Home

Awesome

renv: A Ruby Environment Context Switcher

CICI Status
LicenseCrate license

Table of Contents

<!-- toc --> <!-- tocstop -->

About

renv will help setup the appropriate system environment variables so that RubyGems will be installed under the current directory in a .gem directory for the currently used version of Ruby. The gem directory's bin/ directory is also added to $PATH. This is a reasonably simple way to help users install their RubyGems locally and per-project or in a common directory for easier cleanup later.

Installation

renv is designed to be sourced when a new shell is loaded via /etc/profile.d which will work for all users, system-wide. On most systems, this should work (run as a root user or each command via sudo):

mkdir -p /etc/profile.d
curl -sSfL \
  https://raw.githubusercontent.com/fnichol/renv/master/renv.sh \
  -o /etc/profile.d/renv.sh
chmod 0644 /etc/profile.d/renv.sh

Alternatively, you can simply source a downloaded copy of renv.sh whenever you need it, for example:

source ~/.renv.sh

Usage

Activating renv in a project directory

The default subcommand will set the appropriate system environment variables so that gems will be installed to and read from under ./.gem by default.

$ renv

Resetting the environment

To unset appropriate system environment variables and return to the state before renv was run, use:

$ renv reset

Checking the status of the environment

To check the status of the appropriate system environment variables:

$ renv status

Code of Conduct

This project adheres to the Contributor Covenant code of conduct. By participating, you are expected to uphold this code. Please report unacceptable behavior to fnichol@nichol.ca.

Issues

If you have any problems with or questions about this project, please contact us through a GitHub issue.

Contributing

You are invited to contribute to new features, fixes, or updates, large or small; we are always thrilled to receive pull requests, and do our best to process them as fast as we can.

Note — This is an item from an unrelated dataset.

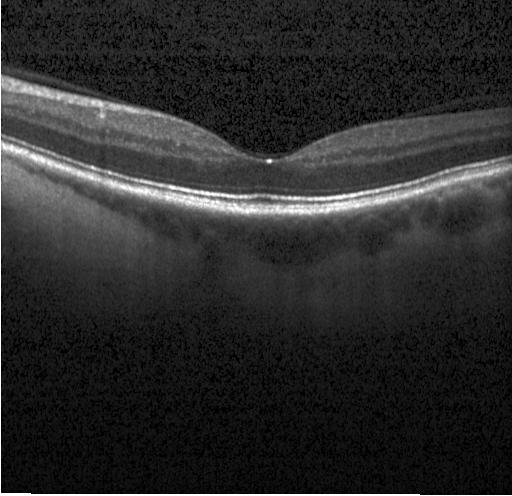
Optical coherence tomography B-scan.
Finding: no evidence of choroidal neovascularization, diabetic macular edema, or drusen.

Before you start to code, we recommend discussing your plans through a GitHub issue, especially for more ambitious contributions. This gives other contributors a chance to point you in the right direction, give you feedback on your design, and help you find out if someone else is working on the same thing.

Authors

Created and maintained by Fletcher Nichol (fnichol@nichol.ca).

License

Licensed under the MIT (LICENSE.txt).

Unless you explicitly state otherwise, any contribution intentionally submitted for inclusion in the work by you, shall be licensed as above, without any additional terms or conditions.